Sois aimable avec tous ceux qui t’approchent : la politesse est un charme puissant.

Tu ne mens pas, je le sais. Que ta bouche se ferme plutôt que de laisser échapper un mensonge ; la vérité est un soleil dont les rayons percent toutes les ténèbres. Dès maintenant tu dois l’honorer, cette Vérité, qui sera la règle de tes jours, qui te guidera, pour laquelle tu combattras et par laquelle tu seras vainqueur.

Que tes yeux soient ouverts, limpides et francs ; garde longtemps la hardiesse et l’innocence.

 

Mais j’écrirais un livre tout entier, cher enfant, si je disais tout ce que je voudrais dire, et je clos ce « chapitre des conseils », qui sera quelque jour dans un grand volume.

Tu es heureux, dans ces montagnes lointaines où j’ai vécu petit comme toi. Tu vois ce que je voyais : les mêmes rochers blancs de neige, la même rivière aux eaux noires, les mêmes vieux arbres dans les prés. Tu joues où je jouais, et tes camarades d’aujourd’hui sont venus de mes camarades d’autrefois. Les noms de baptême seuls ont changé.

Tu respires l’air pur du pays, notre patrie et la tienne ; car elle garde les ossements de nos aïeux, et chaque poignée de terre est pour nous un souvenir.

Tu es la joie du foyer d’où l’ingrate destinée nous a bannis, et ta présence donne une seconde jeunesse, un été nouveau à ceux qui nous parlaient, au temps jadis, comme je t’écris aujourd’hui. Ils ne sont vieux que d’apparence, mon cher fils ; leur cœur est toujours jeune, et leur tendresse inépuisable se porte sur les petits, en qui ils revivent, sans rien ôter aux grands qui furent leurs premières amours.

Tu leur donnes assez de peine, et cette peine est encore un plaisir. Ils sont trois à te choyer, et sur ton front angélique ils embrassent tous ceux qui sont ici. Rends-leur caresse pour caresse, et dis-leur bien qu’ils sont aimés de près comme de loin.

Marraine est fière de toi ; tu seras fier d’elle, parce qu’elle est vaillante, laborieuse, dévouée, parce que son cœur est prêt à tout comprendre et à tout pardonner.

Aime-les.

 

Ce beau jour de Noël, mon gentil Victor, n’est pas seulement la grande fête des petits enfants ; c’est aussi la fête des mères, car en nul autre jour la maternité ne reçut plus éclatant hommage. Un Dieu voulut naître parmi nous, avoir comme nous une mère, et nous garder au ciel cette mère, à laquelle il légua plus tard, du haut de la croix, toute l’humanité.

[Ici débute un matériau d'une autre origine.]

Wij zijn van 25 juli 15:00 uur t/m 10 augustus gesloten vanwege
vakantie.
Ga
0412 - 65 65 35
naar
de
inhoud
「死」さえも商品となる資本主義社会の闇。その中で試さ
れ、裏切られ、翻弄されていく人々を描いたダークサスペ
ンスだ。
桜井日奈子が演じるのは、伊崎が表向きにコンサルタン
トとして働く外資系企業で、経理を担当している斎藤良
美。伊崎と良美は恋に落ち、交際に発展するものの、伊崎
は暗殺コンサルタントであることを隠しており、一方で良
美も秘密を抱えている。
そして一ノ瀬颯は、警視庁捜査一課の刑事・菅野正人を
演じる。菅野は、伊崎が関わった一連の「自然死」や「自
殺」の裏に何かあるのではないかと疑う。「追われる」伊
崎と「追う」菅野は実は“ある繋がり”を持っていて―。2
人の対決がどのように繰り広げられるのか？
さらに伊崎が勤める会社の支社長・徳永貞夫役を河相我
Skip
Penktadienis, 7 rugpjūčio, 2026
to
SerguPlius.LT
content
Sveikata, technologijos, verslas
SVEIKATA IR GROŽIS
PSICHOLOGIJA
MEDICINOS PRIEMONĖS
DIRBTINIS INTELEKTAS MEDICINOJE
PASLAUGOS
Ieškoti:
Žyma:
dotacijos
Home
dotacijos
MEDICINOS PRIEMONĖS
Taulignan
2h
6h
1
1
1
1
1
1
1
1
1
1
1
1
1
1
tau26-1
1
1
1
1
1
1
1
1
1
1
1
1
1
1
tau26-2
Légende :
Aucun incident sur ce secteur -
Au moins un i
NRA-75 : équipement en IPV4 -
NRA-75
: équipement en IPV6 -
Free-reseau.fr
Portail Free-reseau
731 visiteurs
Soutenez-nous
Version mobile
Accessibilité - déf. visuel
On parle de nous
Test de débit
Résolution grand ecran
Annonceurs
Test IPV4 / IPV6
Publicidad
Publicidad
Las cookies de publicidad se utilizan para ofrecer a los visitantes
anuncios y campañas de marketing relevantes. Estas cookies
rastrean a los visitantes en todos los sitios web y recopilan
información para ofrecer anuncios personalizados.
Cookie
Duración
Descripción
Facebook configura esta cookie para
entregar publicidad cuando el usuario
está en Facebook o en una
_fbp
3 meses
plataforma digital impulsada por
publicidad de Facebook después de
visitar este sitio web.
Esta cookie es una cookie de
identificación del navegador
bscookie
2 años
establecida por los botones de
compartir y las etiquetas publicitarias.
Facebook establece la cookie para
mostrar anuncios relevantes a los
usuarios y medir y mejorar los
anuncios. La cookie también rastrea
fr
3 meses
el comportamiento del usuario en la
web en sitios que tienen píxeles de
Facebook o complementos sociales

Pense donc à maman, que tu chéris. Tu es un des fleurons de sa couronne, un des joyaux de son écrin ; car elle n’a d’autre richesse que ses fils envoyés de Dieu, et son unique ambition est de vous élever pour l’honorer, l’aimer et le servir.

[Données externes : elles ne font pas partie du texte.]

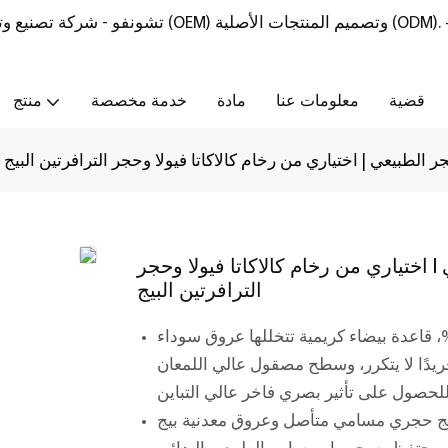
تشونفو - شركة تصنيع وتوريد أثاث من الحجر الطبيعي مع خدمات تصنيع المعدات الأصلية (OEM) وتصميم المنتجات الأصلية (ODM).
قضية
معلومات عنا
مادة
خدمة مخصصة
منتج
بيعي | اختياري من رخام كالاكاتا فيولا وحجر الترافرتين البيج
ختياري من رخام كالاكاتا فيولا وحجر
الترافرتين البيج
رخام كالاكاتا فيولا طبيعي 100%، قاعدة بيضاء كريمية تتخللها عروق سوداء
ريدًا لا يتكرر، وسطح مصقول عالي اللمعان
سيج حجري مسامي متأصل وعروق معدنية بيج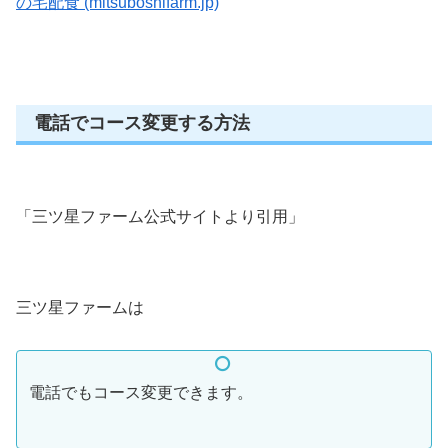
の宅配食 (mitsuboshifarm.jp)
電話でコース変更する方法
「三ツ星ファーム公式サイトより引用」
三ツ星ファームは
電話でもコース変更できます。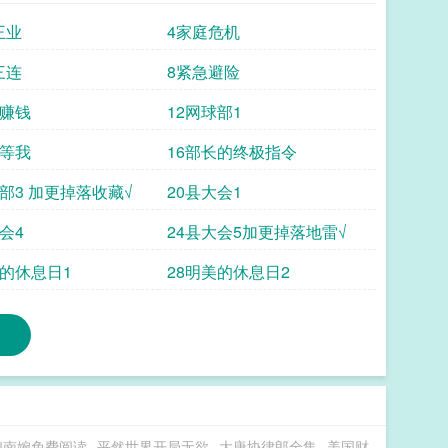
王业
4家庭危机
三连
8紧急避险
了赚钱
12网球部1
人等我
16部长的终极指令
球部3 加更掉落收藏√
20县大会1
会4
24县大会5加更掉落地雷√
美的休息日1
28明美的休息日2
媳南婉免费阅读
平然世界开局无欲
大唐协律郎全集
美国财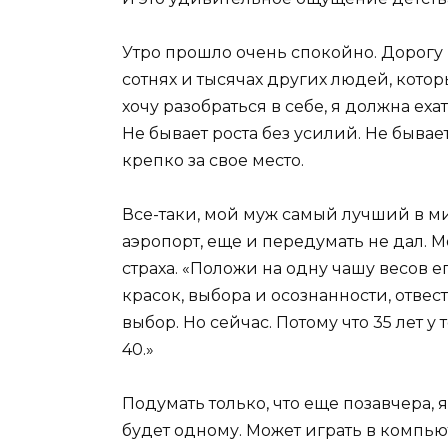
Утро прошло очень спокойно. Дорогу
сотнях и тысячах других людей, котор
хочу разобраться в себе, я должна еха
Не бывает роста без усилий. Не быва
крепко за свое место.
Все-таки, мой муж самый лучший в ми
аэропорт, еще и передумать не дал. М
страха. «Положи на одну чашу весов е
красок, выбора и осознанности, отве
выбор. Но сейчас. Потому что 35 лет у
40.»
Подумать только, что еще позавчера, 
будет одному. Может играть в компью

Elle jouait avec toi, la journée durant, sans néanmoins perdre une minute ; car, à l’exemple de la femme forte de l’Écriture, elle est de celles qui restent à la maison et « filent de la laine ». Son orgueil est de remplir son devoir, sa récompense est dans le travail même, son espoir est en vous.

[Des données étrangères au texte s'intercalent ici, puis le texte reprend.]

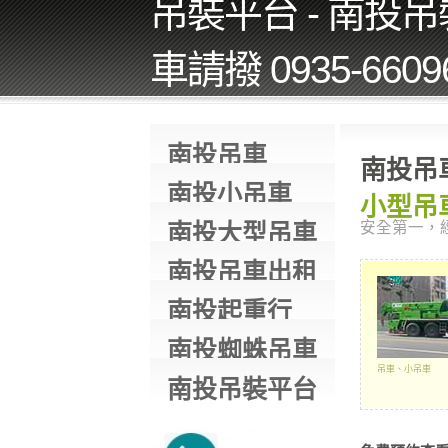
吊裝平台 - 南投
車請撥 0935-660
南投吊車
南投吊
南投小吊車
小型吊車
南投大型吊車
安全第一，
南投吊車出租
南投起重行
南投蜘蛛吊車
吊車、小吊車
南投吊裝平台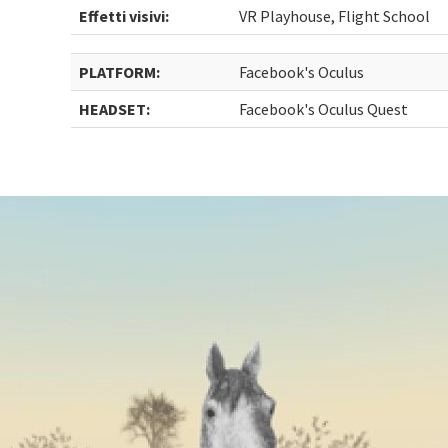
Effetti visivi:
VR Playhouse, Flight School
PLATFORM:
Facebook's Oculus
HEADSET:
Facebook's Oculus Quest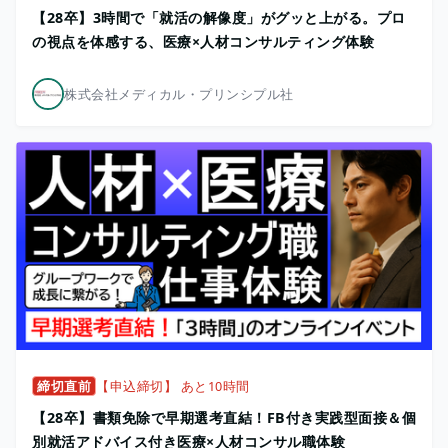
【28卒】3時間で「就活の解像度」がグッと上がる。プロ
の視点を体感する、医療×人材コンサルティング体験
株式会社メディカル・プリンシプル社
締切直前
【申込締切】 あと10時間
【28卒】書類免除で早期選考直結！FB付き実践型面接＆個
別就活アドバイス付き医療×人材コンサル職体験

Tu te souviens encore des heures qu’elle passait, anxieuse, auprès de ton berceau quand tu étais malade, et tu n’as pas oublié les douces gronderies que ta voix câline apaisait.

Vois, maman est à l’ouvrage ; elle n’est jamais assise et jamais lasse non plus. Elle va, elle vient, elle court, elle chante.

La gaieté est l’ornement des demeures modestes, et ce n’est point chez nous qu’on tremble et qu’on soupire. On y est heureux.

Au revoir donc, mon Victor ! L’hiver durera longtemps encore ; ne t’inquiète pas du lendemain, à chaque jour suffit sa peine. Mais tu nous reviendras, n’est-ce pas ?

Je te souhaite une année heureuse, et je prie Dieu de te bénir. Que les anges veillent sur ta couche, et que tes lèvres ne perdent point leur sourire !...

 

 

 

Charles BUET, La légende du mont Pilate.